It was the spring of 2017, I boarded a plane to Nicaragua a country I never even thought of. I was about to silence my mind and my mouth for a week. Six days of no reading, writing or eye contact in a remote location. There were no places to walk to and browse local shops. That’s not what we were there for anyway, but if we wanted an escape there wasn’t any. We were there to go within our own selves and see what was there. That‘s a lot to ask a woman born and raised in New York, typical type A personality that thrives off of checking off her to do list everyday.
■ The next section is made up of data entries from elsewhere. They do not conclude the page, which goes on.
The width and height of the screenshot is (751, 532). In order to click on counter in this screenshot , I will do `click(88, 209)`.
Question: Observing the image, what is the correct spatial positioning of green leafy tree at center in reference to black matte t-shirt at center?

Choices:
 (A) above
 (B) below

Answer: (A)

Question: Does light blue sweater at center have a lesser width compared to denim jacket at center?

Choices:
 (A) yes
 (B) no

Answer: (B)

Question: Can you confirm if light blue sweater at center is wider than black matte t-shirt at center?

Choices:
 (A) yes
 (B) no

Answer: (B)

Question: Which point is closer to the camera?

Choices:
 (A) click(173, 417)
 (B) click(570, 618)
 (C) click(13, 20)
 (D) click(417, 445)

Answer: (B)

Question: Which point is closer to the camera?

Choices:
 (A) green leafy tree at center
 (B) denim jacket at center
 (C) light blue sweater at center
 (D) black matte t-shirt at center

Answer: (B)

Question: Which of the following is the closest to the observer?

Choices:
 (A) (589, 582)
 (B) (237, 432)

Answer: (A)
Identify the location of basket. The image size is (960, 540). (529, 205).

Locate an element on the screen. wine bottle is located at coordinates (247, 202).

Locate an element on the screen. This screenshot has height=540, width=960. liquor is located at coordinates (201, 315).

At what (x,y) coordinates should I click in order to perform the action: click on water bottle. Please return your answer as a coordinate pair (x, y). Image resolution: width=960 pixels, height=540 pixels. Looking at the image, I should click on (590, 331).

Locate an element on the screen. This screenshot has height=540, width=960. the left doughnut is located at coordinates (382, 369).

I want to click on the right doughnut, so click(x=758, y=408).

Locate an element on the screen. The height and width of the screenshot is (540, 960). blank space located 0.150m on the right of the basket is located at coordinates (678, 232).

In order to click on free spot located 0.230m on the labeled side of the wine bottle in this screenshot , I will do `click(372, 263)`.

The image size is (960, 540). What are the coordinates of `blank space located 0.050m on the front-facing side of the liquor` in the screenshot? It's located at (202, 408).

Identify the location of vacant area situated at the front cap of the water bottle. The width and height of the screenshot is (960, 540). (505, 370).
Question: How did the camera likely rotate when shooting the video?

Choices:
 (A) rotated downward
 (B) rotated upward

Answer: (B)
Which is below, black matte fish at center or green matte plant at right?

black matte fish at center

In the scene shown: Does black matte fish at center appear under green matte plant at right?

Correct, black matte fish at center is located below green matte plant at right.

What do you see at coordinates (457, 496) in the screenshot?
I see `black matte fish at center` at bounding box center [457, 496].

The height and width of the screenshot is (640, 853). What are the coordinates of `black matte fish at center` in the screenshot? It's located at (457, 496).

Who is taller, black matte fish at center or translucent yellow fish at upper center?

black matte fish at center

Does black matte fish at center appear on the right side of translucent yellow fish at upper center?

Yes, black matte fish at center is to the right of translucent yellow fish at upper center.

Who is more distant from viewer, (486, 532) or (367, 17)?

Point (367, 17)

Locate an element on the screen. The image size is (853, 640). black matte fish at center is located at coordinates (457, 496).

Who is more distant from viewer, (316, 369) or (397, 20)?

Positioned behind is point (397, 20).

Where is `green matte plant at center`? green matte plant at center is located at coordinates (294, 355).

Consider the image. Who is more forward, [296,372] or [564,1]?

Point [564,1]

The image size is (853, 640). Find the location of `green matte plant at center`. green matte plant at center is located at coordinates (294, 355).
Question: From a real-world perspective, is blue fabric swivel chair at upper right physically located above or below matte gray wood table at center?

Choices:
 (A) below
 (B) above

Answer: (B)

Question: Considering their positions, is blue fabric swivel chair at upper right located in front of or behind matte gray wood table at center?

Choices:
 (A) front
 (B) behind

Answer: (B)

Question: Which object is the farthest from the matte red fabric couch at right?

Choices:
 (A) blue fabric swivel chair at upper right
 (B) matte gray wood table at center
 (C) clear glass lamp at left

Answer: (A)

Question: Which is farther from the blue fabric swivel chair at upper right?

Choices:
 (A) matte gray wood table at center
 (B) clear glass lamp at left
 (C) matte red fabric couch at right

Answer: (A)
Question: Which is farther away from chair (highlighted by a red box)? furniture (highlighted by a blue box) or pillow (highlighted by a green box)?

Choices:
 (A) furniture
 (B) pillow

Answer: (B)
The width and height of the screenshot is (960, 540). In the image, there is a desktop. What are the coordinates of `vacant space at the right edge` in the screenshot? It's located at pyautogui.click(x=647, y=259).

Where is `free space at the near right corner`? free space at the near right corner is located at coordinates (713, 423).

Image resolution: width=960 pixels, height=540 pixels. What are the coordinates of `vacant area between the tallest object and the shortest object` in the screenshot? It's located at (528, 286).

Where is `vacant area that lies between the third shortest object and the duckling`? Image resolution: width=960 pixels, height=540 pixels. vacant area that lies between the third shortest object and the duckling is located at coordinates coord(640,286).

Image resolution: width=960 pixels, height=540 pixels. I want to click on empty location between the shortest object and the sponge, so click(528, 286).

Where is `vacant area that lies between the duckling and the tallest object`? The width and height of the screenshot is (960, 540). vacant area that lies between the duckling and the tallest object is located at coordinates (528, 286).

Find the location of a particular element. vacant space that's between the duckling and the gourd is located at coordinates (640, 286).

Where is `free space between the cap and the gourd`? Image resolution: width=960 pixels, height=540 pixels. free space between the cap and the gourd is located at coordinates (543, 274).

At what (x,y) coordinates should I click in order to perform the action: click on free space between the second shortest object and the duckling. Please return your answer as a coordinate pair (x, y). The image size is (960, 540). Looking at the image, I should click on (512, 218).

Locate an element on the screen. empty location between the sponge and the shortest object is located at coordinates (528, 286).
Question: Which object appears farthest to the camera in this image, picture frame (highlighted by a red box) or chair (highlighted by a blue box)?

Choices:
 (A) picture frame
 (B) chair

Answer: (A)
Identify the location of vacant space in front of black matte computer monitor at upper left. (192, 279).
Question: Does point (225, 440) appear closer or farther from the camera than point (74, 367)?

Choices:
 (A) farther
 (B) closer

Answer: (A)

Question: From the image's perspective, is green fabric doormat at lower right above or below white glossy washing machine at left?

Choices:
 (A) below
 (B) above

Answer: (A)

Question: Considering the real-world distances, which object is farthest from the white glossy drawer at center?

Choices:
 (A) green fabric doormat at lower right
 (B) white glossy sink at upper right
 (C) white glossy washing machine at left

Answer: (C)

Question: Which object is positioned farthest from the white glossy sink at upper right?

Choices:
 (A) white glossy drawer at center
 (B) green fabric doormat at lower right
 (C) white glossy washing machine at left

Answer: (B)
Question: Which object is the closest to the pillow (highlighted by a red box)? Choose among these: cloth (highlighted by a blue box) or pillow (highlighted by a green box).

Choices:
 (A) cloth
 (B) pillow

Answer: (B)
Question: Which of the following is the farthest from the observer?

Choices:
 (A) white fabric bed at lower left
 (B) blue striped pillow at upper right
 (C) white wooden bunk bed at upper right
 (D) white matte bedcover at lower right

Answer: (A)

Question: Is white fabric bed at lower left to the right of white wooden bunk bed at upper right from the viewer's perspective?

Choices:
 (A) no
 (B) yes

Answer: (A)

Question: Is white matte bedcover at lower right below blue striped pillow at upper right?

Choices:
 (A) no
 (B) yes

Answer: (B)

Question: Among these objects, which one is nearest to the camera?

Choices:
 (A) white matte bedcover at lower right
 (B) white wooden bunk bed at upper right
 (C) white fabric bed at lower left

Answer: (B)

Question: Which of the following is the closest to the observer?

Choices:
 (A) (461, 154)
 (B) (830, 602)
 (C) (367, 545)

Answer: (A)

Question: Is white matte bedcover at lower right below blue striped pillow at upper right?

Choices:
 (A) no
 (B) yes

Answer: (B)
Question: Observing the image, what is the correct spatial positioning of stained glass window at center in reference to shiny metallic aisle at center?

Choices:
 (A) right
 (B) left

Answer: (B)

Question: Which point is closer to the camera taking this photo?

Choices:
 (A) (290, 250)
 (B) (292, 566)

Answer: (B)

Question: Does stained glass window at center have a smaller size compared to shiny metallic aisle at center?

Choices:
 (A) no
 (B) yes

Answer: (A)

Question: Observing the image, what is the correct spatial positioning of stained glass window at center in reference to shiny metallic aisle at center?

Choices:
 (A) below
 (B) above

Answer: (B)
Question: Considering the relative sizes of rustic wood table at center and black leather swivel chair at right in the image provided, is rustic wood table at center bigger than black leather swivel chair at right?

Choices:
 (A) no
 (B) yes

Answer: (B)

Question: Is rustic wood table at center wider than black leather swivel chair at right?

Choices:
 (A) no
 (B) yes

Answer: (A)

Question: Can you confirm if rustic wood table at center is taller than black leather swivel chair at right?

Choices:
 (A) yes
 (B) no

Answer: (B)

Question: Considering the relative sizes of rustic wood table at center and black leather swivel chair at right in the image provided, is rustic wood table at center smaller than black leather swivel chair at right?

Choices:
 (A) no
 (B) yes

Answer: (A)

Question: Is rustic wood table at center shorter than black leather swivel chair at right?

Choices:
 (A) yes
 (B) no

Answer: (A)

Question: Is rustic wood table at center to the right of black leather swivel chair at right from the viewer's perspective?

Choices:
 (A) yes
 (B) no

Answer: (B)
I’m the kind of girl that’s the life of the party, dancing on table tops and striking up conversations while waiting on the line at the grocery store. My friends feared over how I’d get through this and honestly I felt the same way. Although the minute the email fell into my inbox I knew I had to do this. As I arrived at the airport, I met up with a few fellow students I had become friendly with, but didn’t quite know too well. Previously I’ve been taking some very traditional Buddhist classes in the East Village. Many of these people had been taking classes for years before I started. Two planes, a small layover and an hour and a half ride and I finally arrived. The place was beautiful and sat on a lagoon made by a volcanic eruption 400 years prior.
A huge storm had just passed through before we arrived. We all joked that Mother nature knew the New Yorkers were arriving. That night we settled in our rooms and the next morning we had a few hours to ourselves. We prepped for a very traditional Buddhist ritual that’s done before entering retreat. It involved making treats out of white bread and milk for deities, chanting mantras, sealing the four corners of the retreat center for protection. We spent some time writing down the things we wanted to embrace in our lives and other things we wanted to let go of. As we sat together around a bomb fire along side the lagoon each of us threw in our papers one by one. All of our electronics were collected and unavailable for us to use until the retreat was over in six days. We were now completely disconnected. If actually felt like a relief, no email to check, texts to reply to or voicemails to call back. No Facebook posts, Instastories or selfies, it was just us now.
Every morning we were woken up by the simple ringing of a bell. We had 15 minutes to get ready for two and a half hours of early morning yoga and meditation. We began with 15 minute meditations and lengthened them each day. By the end of the retreat we were able to sit for an hour and a half. Morning yoga and meditation were followed by a delicious vegan breakfast followed by a small break, meditation again then Lunch, ‘free time’ from 12:00 to 4:00 every day, our options were swimming, napping or a massage because we couldn’t talk frankly there was nowhere to go.
From 4:00 to 5:30pm our Yoga Teacher Coco instructed us on a special series called lady Naguma that moved your inner fire upwards. We ate dinner in silence, had amazing raw vegan desserts that comforted me through the whole retreat and ended our nights with meditation and a Dharma talk. My teacher Hector guided us through the same meditation daily. It was a challenging meditation that at times was extremely hard for me. I remember opening my eyes after every meditation I would glance around and everyone looked so comfortable and peaceful. I on the other hand had a leg that always fell asleep and bugs swarming around and seemed to never leave me alone. We had a small amount of time after for ourselves but, I always went right to sleep. I spent so much time sleeping, enjoying the Sun and really allowing my body to relax, it’s something everyone needs to incorporate into their lives.
The evening of day six is when our phones, tablets and computers were returned to us. I enjoyed the peace so much I didn’t want it back so soon. I could have easily gone another few days. What I got out of my six days in silence has stayed with me to this very day. My dreams became so lucid, at one point I would wake up wondering which one was reality. My awareness grew by leaps and bounds. I was fully aware of the noise around me and all of the mindless tasks I had always kept myself busy with. Staying busy became a thing of the past and my life & actions became very intentional. My awareness around what I was doing and why became so clear. I love stillness and quiet time. I had always been the person who fell asleep with the TV on, drove around with the music blasting. I now value sitting in my living room with tea and just being still, enjoying the quietness. Because what I found out is that stillness is powerful. It invokes insightful ideas that have helped guide me in my business & the advocacy work I do.
My compassion grew and my criticism towards others & myself lessened. Although they haven’t diminished I have cultivated enough awareness not to feed these thoughts but allow them to float out of my mind the same way they floated in. Six days of silence evoked these things but, my daily practice keeps them going. There was a time silence seemed scary and intimidating, it has now become my greatest ally. Silence is where my peace resides and ideas and insight are sparked. I wonder what six days of silence could do for you.